Row 0: Actual label: 0, Predicted label: 0
Row 1: Actual label: 0, Predicted label: 0
Row 2: Actual label: 0, Predicted label: 0
Row 3: Actual label: 0, Predicted label: 0
Row 4: Actual label: 0, Predicted label: 0
Row 5: Actual label: 0, Predicted label: 0
Row 6: Actual label: 0, Predicted label: 0
Row 7: Actual label: 0, Predicted label: 0
Row 8: Actual label: 1, Predicted label: 1
Row 9: Actual label: 0, Predicted label: 0


In [94]:
#You can also retrieve information about any particular tree
print(forest.forest[0].evaluate(test_data))

0.78


# Hyperparameter tuning
While I did not write a framework for tuning hyperparameters, most of the tools are already there!  In particular, the forest will train for a fixed amount of time, so that you can figure out what hyperparameters are most effective given your available computing resources.

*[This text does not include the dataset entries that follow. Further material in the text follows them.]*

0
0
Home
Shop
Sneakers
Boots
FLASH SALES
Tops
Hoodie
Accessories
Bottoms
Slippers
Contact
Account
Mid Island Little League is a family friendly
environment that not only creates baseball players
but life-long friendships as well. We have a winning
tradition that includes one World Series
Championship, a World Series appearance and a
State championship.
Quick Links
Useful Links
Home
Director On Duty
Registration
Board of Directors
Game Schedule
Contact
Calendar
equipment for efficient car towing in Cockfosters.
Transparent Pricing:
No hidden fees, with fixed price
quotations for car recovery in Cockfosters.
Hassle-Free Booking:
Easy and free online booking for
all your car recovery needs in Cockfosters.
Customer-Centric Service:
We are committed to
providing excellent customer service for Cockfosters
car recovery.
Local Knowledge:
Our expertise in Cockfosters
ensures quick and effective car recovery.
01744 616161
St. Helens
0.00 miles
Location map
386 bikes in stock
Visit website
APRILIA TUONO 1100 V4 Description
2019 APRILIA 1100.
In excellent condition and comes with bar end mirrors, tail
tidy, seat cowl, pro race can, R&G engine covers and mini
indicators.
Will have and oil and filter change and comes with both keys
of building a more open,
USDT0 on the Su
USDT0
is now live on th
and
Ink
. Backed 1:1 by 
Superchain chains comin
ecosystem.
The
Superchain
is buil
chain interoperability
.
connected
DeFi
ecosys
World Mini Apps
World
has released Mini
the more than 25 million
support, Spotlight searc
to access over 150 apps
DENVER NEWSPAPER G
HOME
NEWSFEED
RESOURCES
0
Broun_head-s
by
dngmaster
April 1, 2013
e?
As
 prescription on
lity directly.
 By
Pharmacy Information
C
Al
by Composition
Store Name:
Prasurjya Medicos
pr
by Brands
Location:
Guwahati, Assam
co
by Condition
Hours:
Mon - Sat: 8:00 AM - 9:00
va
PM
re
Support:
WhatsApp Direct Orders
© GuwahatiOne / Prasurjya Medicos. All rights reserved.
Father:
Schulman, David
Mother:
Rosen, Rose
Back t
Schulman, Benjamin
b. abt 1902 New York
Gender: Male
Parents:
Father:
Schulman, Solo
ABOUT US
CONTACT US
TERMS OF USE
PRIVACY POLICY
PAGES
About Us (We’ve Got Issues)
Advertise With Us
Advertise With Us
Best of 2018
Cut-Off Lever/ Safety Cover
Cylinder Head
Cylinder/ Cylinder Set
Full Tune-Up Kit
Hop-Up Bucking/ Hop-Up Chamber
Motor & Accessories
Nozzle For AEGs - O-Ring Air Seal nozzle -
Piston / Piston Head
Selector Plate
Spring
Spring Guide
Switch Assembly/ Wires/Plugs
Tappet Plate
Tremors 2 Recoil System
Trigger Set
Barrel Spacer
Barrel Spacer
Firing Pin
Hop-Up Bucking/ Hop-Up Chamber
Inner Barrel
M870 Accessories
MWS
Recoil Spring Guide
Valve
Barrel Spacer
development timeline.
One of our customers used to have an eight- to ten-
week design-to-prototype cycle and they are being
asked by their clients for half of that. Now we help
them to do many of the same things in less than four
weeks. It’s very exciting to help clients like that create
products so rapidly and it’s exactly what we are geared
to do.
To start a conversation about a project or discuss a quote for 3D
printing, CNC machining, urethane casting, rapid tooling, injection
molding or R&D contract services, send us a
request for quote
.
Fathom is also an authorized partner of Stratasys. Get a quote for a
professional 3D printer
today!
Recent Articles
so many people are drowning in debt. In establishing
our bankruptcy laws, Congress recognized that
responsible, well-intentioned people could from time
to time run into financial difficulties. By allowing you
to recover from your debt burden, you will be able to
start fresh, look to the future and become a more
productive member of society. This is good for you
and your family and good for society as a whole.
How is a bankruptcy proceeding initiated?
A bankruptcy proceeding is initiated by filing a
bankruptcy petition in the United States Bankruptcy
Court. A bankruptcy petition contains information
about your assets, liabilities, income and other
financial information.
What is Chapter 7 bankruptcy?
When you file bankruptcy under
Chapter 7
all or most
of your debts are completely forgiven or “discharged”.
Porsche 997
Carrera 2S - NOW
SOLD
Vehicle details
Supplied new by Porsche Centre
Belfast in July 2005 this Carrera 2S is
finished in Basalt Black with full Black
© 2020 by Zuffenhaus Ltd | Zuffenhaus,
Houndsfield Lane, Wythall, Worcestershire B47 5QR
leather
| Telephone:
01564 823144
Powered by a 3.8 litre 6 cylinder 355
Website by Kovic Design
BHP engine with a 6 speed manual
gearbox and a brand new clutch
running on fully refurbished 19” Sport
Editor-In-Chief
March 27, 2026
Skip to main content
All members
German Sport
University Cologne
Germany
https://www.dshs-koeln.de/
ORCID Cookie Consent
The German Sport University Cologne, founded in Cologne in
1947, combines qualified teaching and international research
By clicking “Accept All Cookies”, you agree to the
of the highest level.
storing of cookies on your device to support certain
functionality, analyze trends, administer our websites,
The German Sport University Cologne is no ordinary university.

Here I use a simple search to determine whether it's better to grow more trees, or to have more iterations per tree.

In [95]:
#note: this takes about 4 minutes to run
forest_grid = []
sim_index = 0
sim_results = pd.DataFrame(np.zeros((4,9)),columns=[
        'Iterations','Features','Trees','Runtime','accuracy','cmatrix_00','cmatrix_01','cmatrix_10','cmatrix_11'])
for i in range(4):
    forest = random_forest(range(40),40,i*20+20,0,5,1)
    forest_grid.append(forest)
    forest.train(train_data)
    sim_results.iloc[i,0] = forest.num_iter
    sim_results.iloc[i,1] = forest.num_features
    sim_results.iloc[i,2] = forest.num_trees
    sim_results.iloc[i,3] = forest.runtime
    c_matrix = forest.confusion(test_data)
    sim_results.iloc[i,4] = c_matrix.trace()
    sim_results.iloc[i,5] = c_matrix[0,0]
    sim_results.iloc[i,6] = c_matrix[0,1]
    sim_results.iloc[i,7] = c_matrix[1,0]
    sim_results.iloc[i,8] = c_matrix[1,1]

Forest planted in 1.01 minutes.  27 trees grown with 20 iterations and 5 features.
Forest planted in 1.06 minutes.  17 trees grown with 40 iterations and 5 features.
Forest planted in 1.03 minutes.  12 trees grown with 60 iterations and 5 features.
Forest planted in 1.04 minutes.  10 trees grown with 80 iterations and 5 features.


In [97]:
sim_results

Unnamed: 0,Iterations,Features,Trees,Runtime,accuracy,cmatrix_00,cmatrix_01,cmatrix_10,cmatrix_11
0,20.0,5.0,27.0,1.012335,0.76,0.06,0.14,0.1,0.7
1,40.0,5.0,17.0,1.058252,0.76,0.06,0.14,0.1,0.7
2,60.0,5.0,12.0,1.027268,0.84,0.08,0.12,0.04,0.76
3,80.0,5.0,10.0,1.041018,0.76,0.06,0.14,0.1,0.7


As you can see, the forest that performed best was the one that grew each tree with 60 iterations.  (Of course, this result should not be taken too seriously, given the very small test data set and short runtime.)